Como são pagos os valores atrasados do BPC judicial

Por · Revisão: Rafael Toledo · Atualizado em 2026-08-06 · 3 fontes oficiais verificadas

A sentença que concede BPC pode reconhecer parcelas anteriores à implantação mensal, mas o depósito não ocorre no dia da decisão. Primeiro é preciso definir a data inicial, calcular cada competência e encerrar as discussões necessárias. Depois do trânsito em julgado e da apuração do crédito, o juízo expede uma requisição de pagamento. Na Justiça Federal, o valor executado separa dois caminhos: requisição de pequeno valor, a RPV, ou precatório. O teto que define a modalidade não deve ser confundido com o valor da causa usado para escolher o JEF.

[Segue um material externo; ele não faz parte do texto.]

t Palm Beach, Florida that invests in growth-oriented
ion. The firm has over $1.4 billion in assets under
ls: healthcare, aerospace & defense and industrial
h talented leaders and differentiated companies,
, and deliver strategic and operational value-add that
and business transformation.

A decisão fixa desde quando o BPC é devido

O retroativo pode começar na data do requerimento administrativo, em data posterior indicada pela prova ou em outro marco reconhecido na sentença. Não existe regra de que toda vitória judicial paga desde o primeiro protocolo. Leia o dispositivo da decisão: ele delimita período, correção, juros e eventuais parcelas já recebidas que precisam ser abatidas.

Depois, as partes apresentam ou conferem cálculos por competência. Erro na data inicial, salário mínimo de cada período ou desconto de pagamento incompatível altera o total. Planilha sem memória de cálculo não permite verificar o resultado.

Trânsito em julgado vem antes da requisição de pagamento

A Lei 10.259/2001 vincula a requisição ao encerramento da discussão judicial. Mesmo após sentença favorável, ainda pode haver recurso, implantação do benefício e conferência de contas. O prazo da RPV não começa na audiência, na publicação da sentença nem quando o INSS instala a renda mensal; começa com a entrega da requisição ao órgão devedor.

Acompanhe no processo a homologação do cálculo e o número do requisitório. A implantação mensal e o retroativo são providências diferentes: receber a primeira mensalidade não prova que os atrasados já foram requisitados.

Até 60 salários mínimos, a execução federal usa RPV

No sistema da Lei 10.259/2001, a obrigação de pequeno valor tem como limite 60 salários mínimos. A RPV deve ser paga em até 60 dias contados da entrega da requisição, por depósito à disposição do juízo. O prazo legal não é promessa de crédito imediato na conta pessoal, pois ainda há processamento e identificação do depósito no processo.

Se a execução ultrapassar o teto, o caminho é o precatório, salvo renúncia expressa ao excedente para receber o saldo por RPV. O precatório segue ordem e calendário constitucionais, normalmente mais longos. A condenação de ação que começou no JEF pode superar o valor inicial porque novas parcelas venceram durante o processo; isso não transforma automaticamente todo o crédito em RPV.

Renunciar ao excedente exige conhecer a perda

A pessoa pode optar por abandonar definitivamente a parte acima do limite para usar RPV. Antes de assinar, compare quanto será renunciado, a diferença provável de tempo e a existência de honorários ou descontos autorizados. Renúncia não é simples escolha de formulário e não pode ser presumida por mensagem de terceiro.

O teto para RPV na execução também não se confunde com eventual renúncia feita no ajuizamento para definir o rito. São decisões tomadas em momentos e sobre bases distintas, como alerta a Justiça Federal. Guarde a declaração e a conta que sustentou a opção.

Depósito judicial não exige taxa de liberação

RPV e precatório são depositados em conta judicial vinculada e aparecem no processo. Confira beneficiário, banco e orientação do juízo antes de fornecer dados. Criminosos copiam nomes de processos e cobram Pix para liberar valor; tribunal, INSS e advogado legítimo não precisam de pagamento antecipado secreto para destravar requisição.

Honorários contratados devem seguir o instrumento assinado e podem ter tratamento próprio no requisitório. Em caso de dúvida, consulte diretamente o processo ou a unidade judicial. Não envie senha gov.br, código bancário ou reconhecimento facial a quem aborda por aplicativo.